I personally love the fall with its beautiful colors, state fair, bonfires, and warm potato soup. Our sweaters are able to escape their storage bins. The anticipation of Christmas leaves the children on the edge of their collective seat. Jack Frost is waking from his long slumber.
Though all these images make the average person ripe with excitement, there is another side to this story.
Fall also kicks off the flu season. Runny noses, deep chest coughs, fevers, and body aches are a part of our life. However, these aggravations are far more dangerous to tiny babies whose respiratory systems are already compromised. When the diaphragm fails to fully form, this allows the bowels to move into the chest cavity where the lungs should be.
This can be a difficult time to newborns, teenagers, and adults alike.

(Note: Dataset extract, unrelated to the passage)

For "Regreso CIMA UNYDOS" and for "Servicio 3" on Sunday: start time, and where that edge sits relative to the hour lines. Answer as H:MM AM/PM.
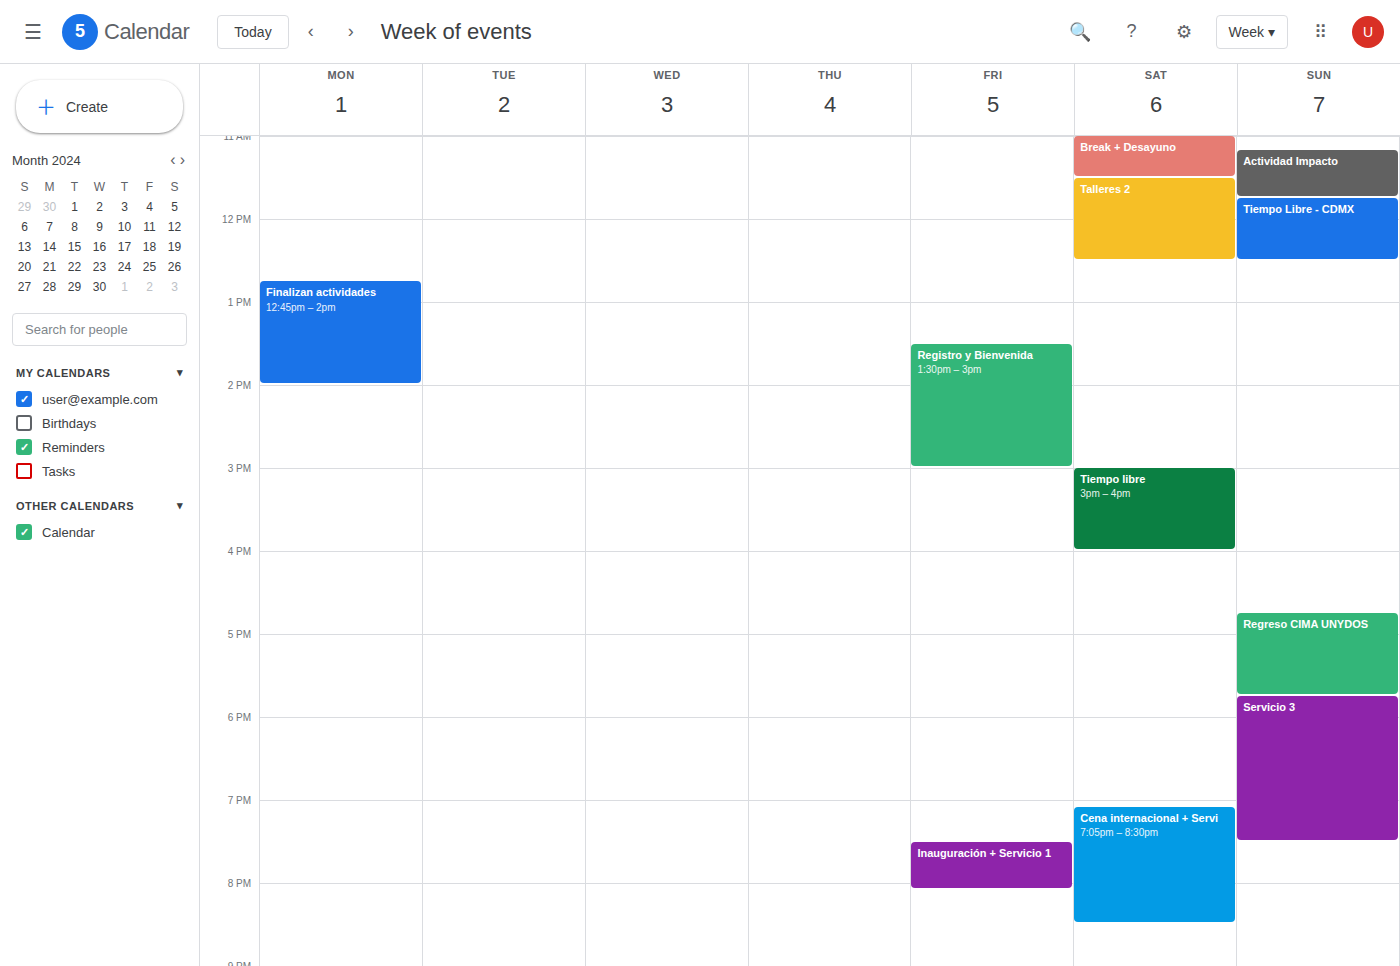
"Regreso CIMA UNYDOS": 4:45 PM, neither: three quarters of the way from the 4 PM line to the 5 PM line. "Servicio 3": 5:45 PM, neither: three quarters of the way from the 5 PM line to the 6 PM line.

It leaves many vulnerable and estranges families from being able to see the precious young cherub out of fear of spreading some sickness to the child.
Imagine giving birth to your child and immediately handing the baby over to the doctors and not being able to hold it for weeks or months. Try explaining to your parents that they cannot visit their grandchild.
It even extends to the cherub’s schooling. Preschools are notoriously infested with germs and sickness. Because of their weakened state, the cherub may miss this valuable time before they enter elementary school.
All this just goes to show that something that we enjoy and take for granted can be a very serious matter for a CDH family.
So, enjoy the hot coco, put on some comfy slippers, and ALWAYS ask the parents of the Cherub before dropping by the hospital.